WBZ cuts Leveille, Cuddy, Dyett, poss. Desmarais

John Francini francini@mac.com
Fri Jan 2 15:23:48 EST 2009


The big problem with this is that the Internet isn't the sort of  
medium radio/TV/cable is.  Radio/TV/cable has an oligarchy of  
suppliers providing a finite amount of content via a limited resource  
(airwaves or cable slots) via gatekeepers that can effectively control  
the access.  The Internet has an effectively infinite number of  
content sources, and the 'gatekeepers' (i.e., the ISPs) started out  
using the telephone company model: they saw themselves as 'common  
carriers', whose only responsibility was delivering bits, not being  

And they've done this for good reason.  By being common carriers, they  
can largely avoid lawsuits, calls for censorship, or any of the other  
"control what the downtrodden masses can access" desires of self- 
appointed Arbiters Of What's Right and Moral.

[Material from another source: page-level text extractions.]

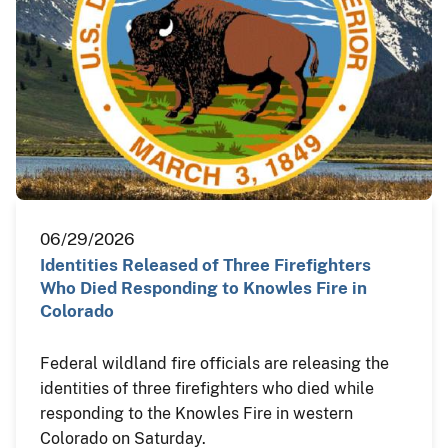
06/29/2026
Identities Released of Three Firefighters
Who Died Responding to Knowles Fire in
Colorado
Federal wildland fire officials are releasing the
identities of three firefighters who died while
responding to the Knowles Fire in western
Colorado on Saturday.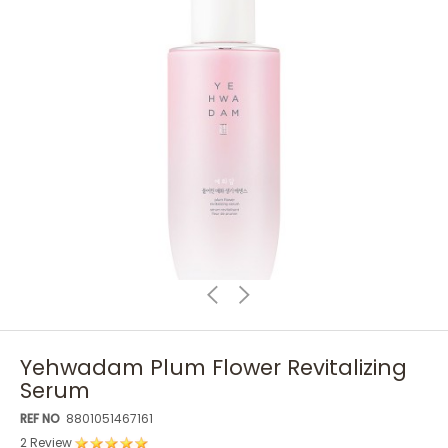
Yehwadam Plum Flower Revitalizing
Serum
REF NO
8801051467161
2 Review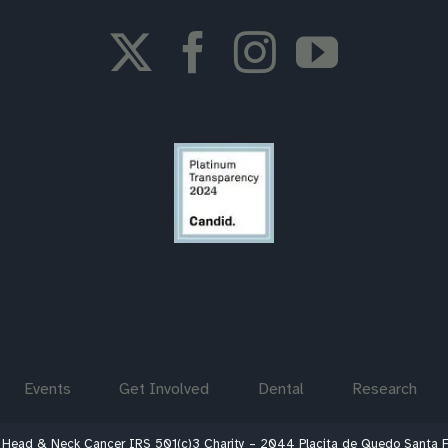
Events
Get Involved
Dental
Research
 Head & Neck Cancer IRS 501(c)3 Charity – 2044 Placita de Quedo Santa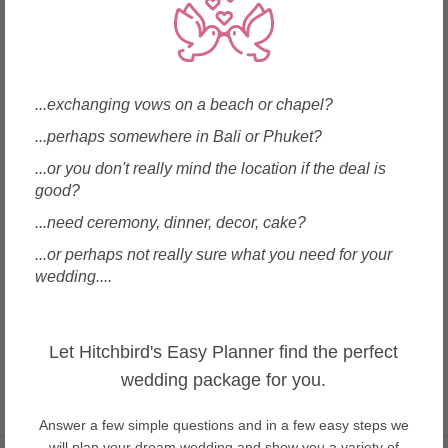
Wedding Flowers in Macau
Wedding Flowers in Malaysia
Wedding Flowers in Maldives
Wedding Flowers in Mauritius
Wedding Flowers in Myanmar
...exchanging vows on a beach or chapel?
Wedding Flowers in New Zealand
...perhaps somewhere in Bali or Phuket?
Wedding Flowers in Philippines
...or you don't really mind the location if the deal is
Wedding Flowers in Samoa
good?
Wedding Flowers in Singapore
Wedding Flowers in Spain
...need ceremony, dinner, decor, cake?
Wedding Flowers in Sri Lanka
...or perhaps not really sure what you need for your
Wedding Flowers in Taiwan
wedding....
Wedding Flowers in Thailand
Wedding Flowers in United Arab Emirates
Wedding Flowers in USA
Wedding Flowers in Vietnam
Let Hitchbird's Easy Planner find the perfect
wedding package for you.
Answer a few simple questions and in a few easy steps we
will plan your dream wedding and show you a variety of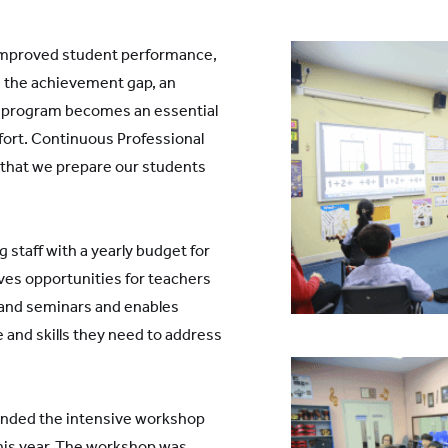
 improved student performance,
g the achievement gap, an
t program becomes an essential
fort. Continuous Professional
 that we prepare our students
 staff with a yearly budget for
ves opportunities for teachers
 and seminars and enables
and skills they need to address
nded the intensive workshop
this year. The workshop was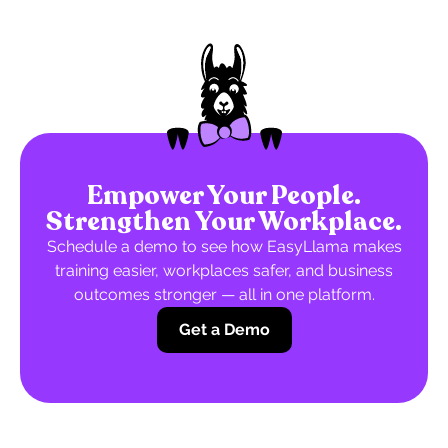
Empower Your People.
Strengthen Your Workplace.
Schedule a demo to see how EasyLlama makes
training easier, workplaces safer, and business
outcomes stronger — all in one platform.
Get a Demo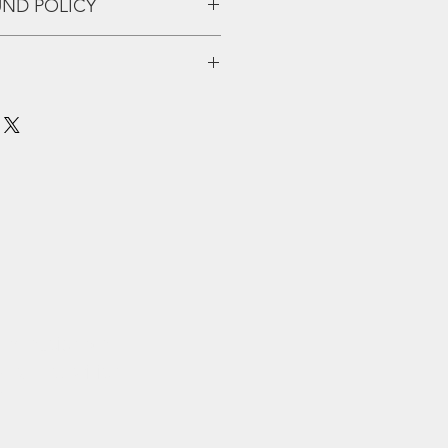
UND POLICY
eff up and we'll fix that shiiiii!!
tracked shipping. For larger
er comparison site. Hit us up with
questions and we'll get right back
PPET HERE
eard music from
 what the British
“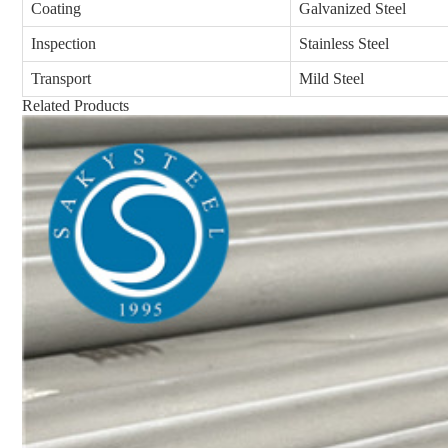
Coating
Galvanized Steel
Inspection
Stainless Steel
Transport
Mild Steel
Related Products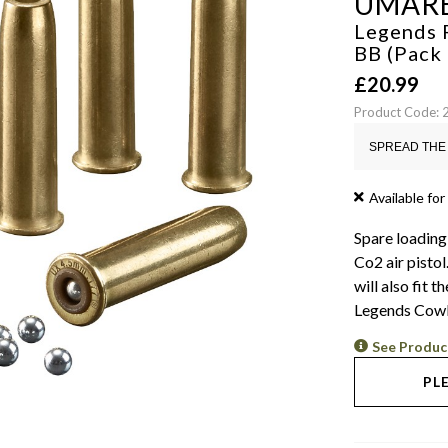
UMAR
Legends 
BB (Pack
£
20.99
Product Code:
SPREAD THE 
Available for
Spare loading
Co2 air pisto
will also fit
Legends Cowb
See Produc
PL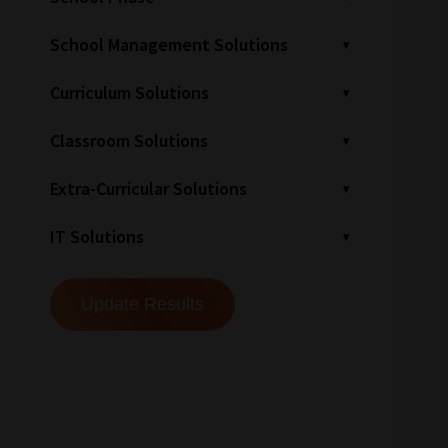
School Management Solutions
Curriculum Solutions
Classroom Solutions
Extra-Curricular Solutions
IT Solutions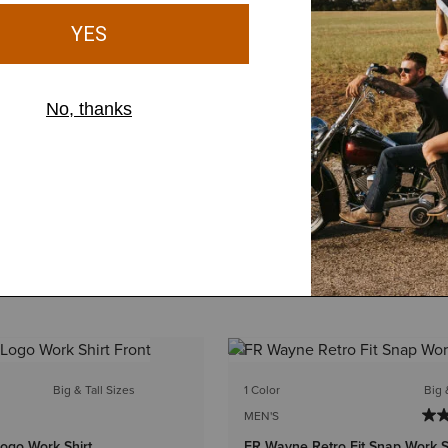
Big & Tall Sizes
1 Color
Big 
MEN'S
ogo Work Shirt
FR Wayne Retro Fit Snap Work S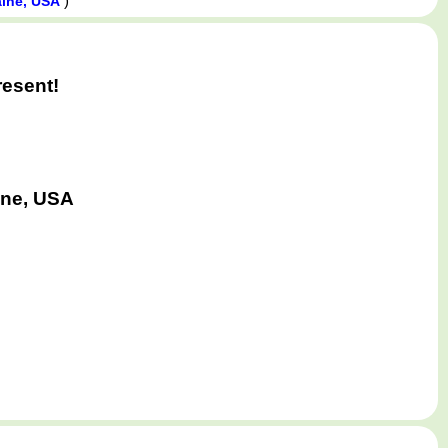
)
aine, USA
resent!
ine, USA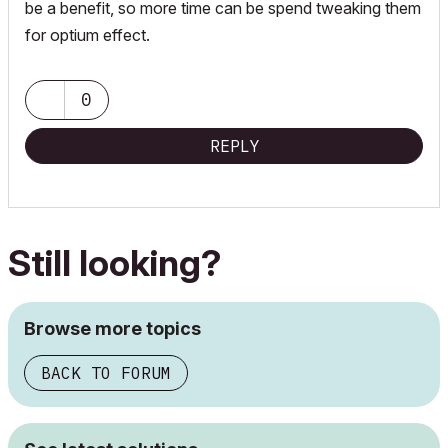
be a benefit, so more time can be spend tweaking them
for optium effect.
0
REPLY
Still looking?
Browse more topics
BACK TO FORUM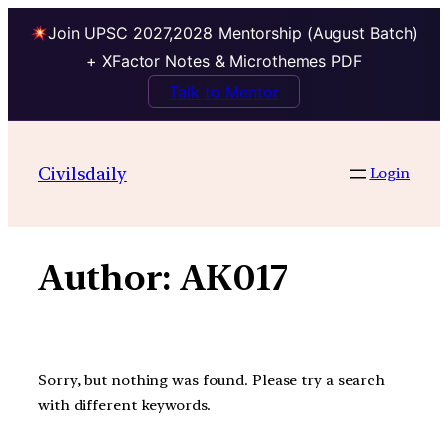
Join UPSC 2027,2028 Mentorship (August Batch)
+ XFactor Notes & Microthemes PDF
Talk to Mentor
Skip
to
Civilsdaily
Login
content
Author:
AK017
Sorry, but nothing was found. Please try a search
with different keywords.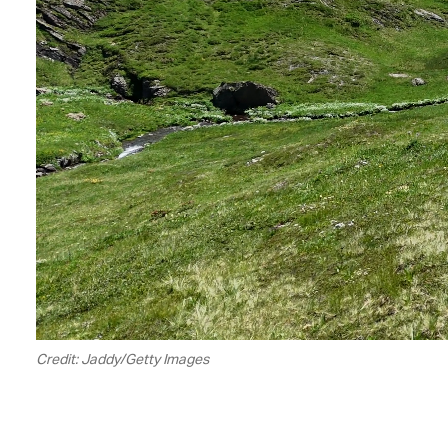
Credit: Jaddy/Getty Images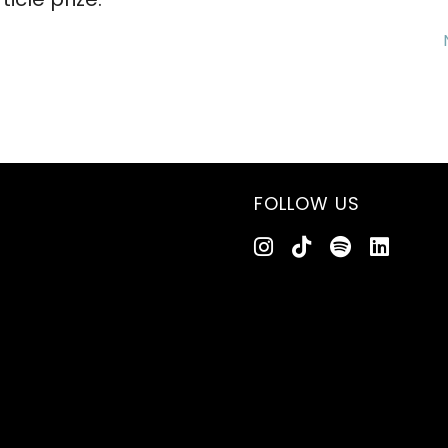
FOLLOW US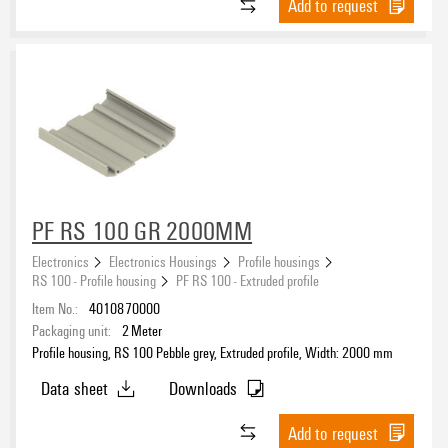
Add to request
PF RS 100 GR 2000MM
Electronics
Electronics Housings
Profile housings
RS 100 - Profile housing
PF RS 100 - Extruded profile
Item No.:
4010870000
Packaging unit:
2
Meter
Profile housing, RS 100 Pebble grey, Extruded profile, Width: 2000 mm
Data sheet
Downloads
Add to request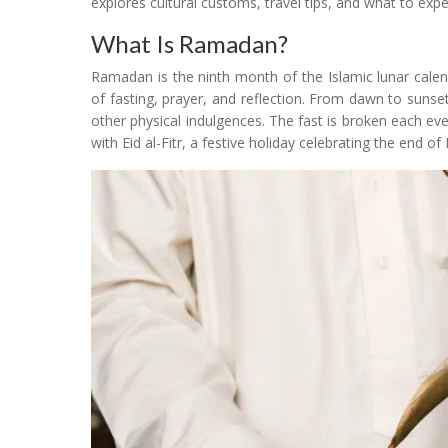
explores cultural customs, travel tips, and what to exp
What Is Ramadan?
Ramadan is the ninth month of the Islamic lunar cale
of fasting, prayer, and reflection. From dawn to sunse
other physical indulgences. The fast is broken each e
with Eid al-Fitr, a festive holiday celebrating the end 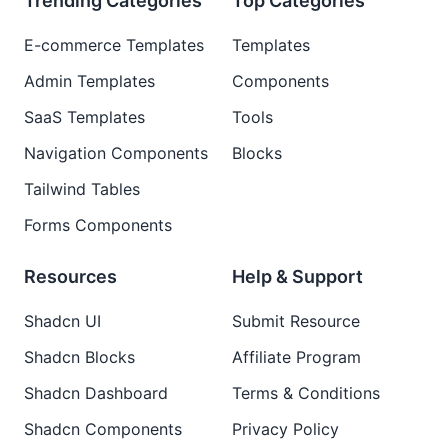
Trending Categories
Top Categories
E-commerce Templates
Templates
Admin Templates
Components
SaaS Templates
Tools
Navigation Components
Blocks
Tailwind Tables
Forms Components
Resources
Help & Support
Shadcn UI
Submit Resource
Shadcn Blocks
Affiliate Program
Shadcn Dashboard
Terms & Conditions
Shadcn Components
Privacy Policy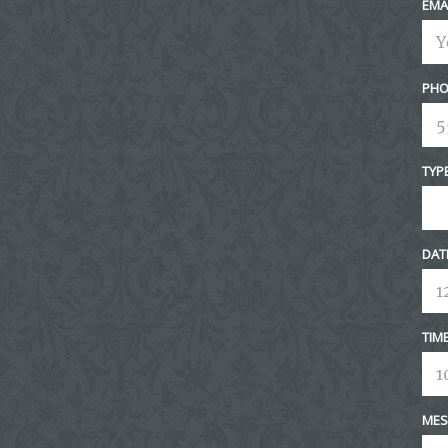
EMA
PHO
TYP
DAT
TIM
MES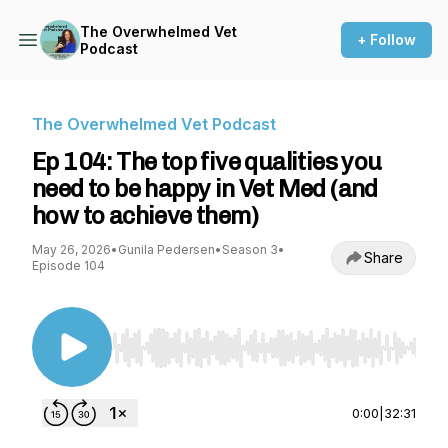
The Overwhelmed Vet
+ Follow
Podcast
The Overwhelmed Vet Podcast
Ep 104: The top five qualities you
need to be happy in Vet Med (and
how to achieve them)
May 26, 2026
•
Gunila Pedersen
•
Season 3
•
Share
Episode 104
Use Left/Right to seek, Home/End to jump to st
0:00
|
32:31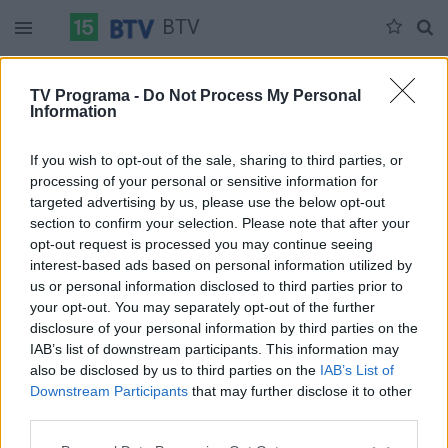
BTV
Šeštadienis 07-11
Sekmadienis 07-12
Pirmadienis 07-13
TV Programa -
Do Not Process My Personal
Information
Pilna versija
If you wish to opt-out of the sale, sharing to third parties, or
processing of your personal or sensitive information for
targeted advertising by us, please use the below opt-out
section to confirm your selection. Please note that after your
opt-out request is processed you may continue seeing
interest-based ads based on personal information utilized by
us or personal information disclosed to third parties prior to
your opt-out. You may separately opt-out of the further
disclosure of your personal information by third parties on the
IAB’s list of downstream participants. This information may
also be disclosed by us to third parties on the
IAB’s List of
Downstream Participants
that may further disclose it to other
third parties.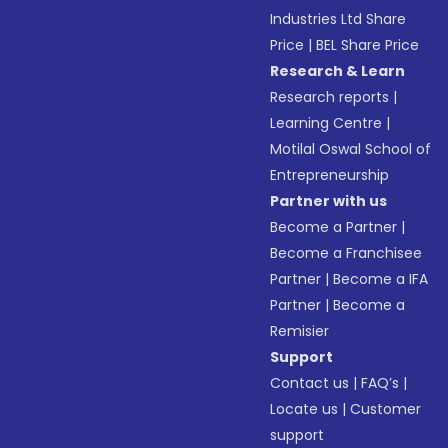
Industries Ltd Share
Price
|
BEL Share Price
Research & Learn
Research reports
|
Learning Centre
|
Motilal Oswal School of
Entrepreneurship
Partner with us
Become a Partner
|
Become a Franchisee
Partner
|
Become a IFA
Partner
|
Become a
Remisier
Support
Contact us
|
FAQ’s
|
Locate us
|
Customer
support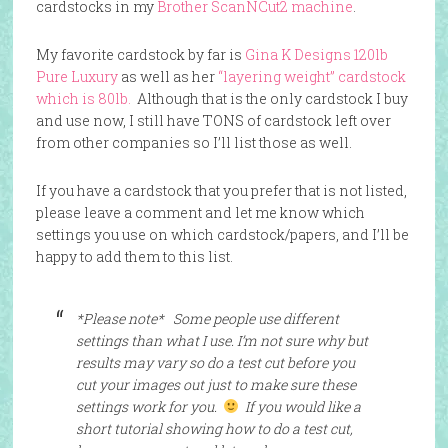
cardstocks in my
Brother ScanNCut2 machine
.
My favorite cardstock by far is
Gina K Designs 120lb
Pure Luxury
as well as her
“layering weight” cardstock
which is 80lb.
Although that is the only cardstock I buy
and use now, I still have TONS of cardstock left over
from other companies so I’ll list those as well.
If you have a cardstock that you prefer that is not listed,
please leave a comment and let me know which
settings you use on which cardstock/papers, and I’ll be
happy to add them to this list.
*Please note*
Some people use different
settings than what I use. I’m not sure why but
results may vary so do a test cut before you
cut your images out just to make sure these
settings work for you.
If you would like a
short tutorial showing how to do a test cut,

When they start doing otherwise, they run afoul of groups and  
organizations such as the Electronic Freedom Foundation, major  
destinations such as Google, and the FCC. That's the whole point  
behind the "Network Neutrality" concept. Some ISPs, such as Comcast,  
have made efforts to use their 'last mile' dominance to try to steer  
people to content they want to promote.

See the Wikipedia article: <http://en.wikipedia.org/wiki/Network_neutrality 

As someone who has 'grown up' with the Internet, since its early days  
as a campus-and-computer-industry phenomenon in the 1980s, I feel very  
strongly about this. Media companies must NOT try to inflict the  
'scarce resources' pricing models of airwaves or cable on the  
Internet, or the fight will be long, hard, and unrelenting.  This is  
NOT negotiable.

If the Boston Globe can't find a model that works on the Internet, or  
a way to make people pay for its content *without* forcing the ISPs at  
gunpoint to be their hired collection agency, then they should just  
close up shop and go out of business, much like the buggy whip  


> Reports state that The Globe is losing $1 million per week. I have a  
> hard time fathoming that, I really do, but let's accept that as fact.
> A big reason they are losing that cash is because people go to  
> various Web sites, including boston.com. Newspapers developed the  
> Internet model totally wrong. Instead of developing a site that was  
> ancillary to the paper, they decided to give their product away for  
> free. No wonder why people are losing money. Advertisers see no  
> value in advertising in a product that doesn't require people to buy  
> it.
> As far as ISPs getting dragged into the mix and paying for content,  
> well, desperate times call for desperate measures. I'd like to see  
> someone *try* it. It won't be successful without some painful  
> litigation, but someone needs to try.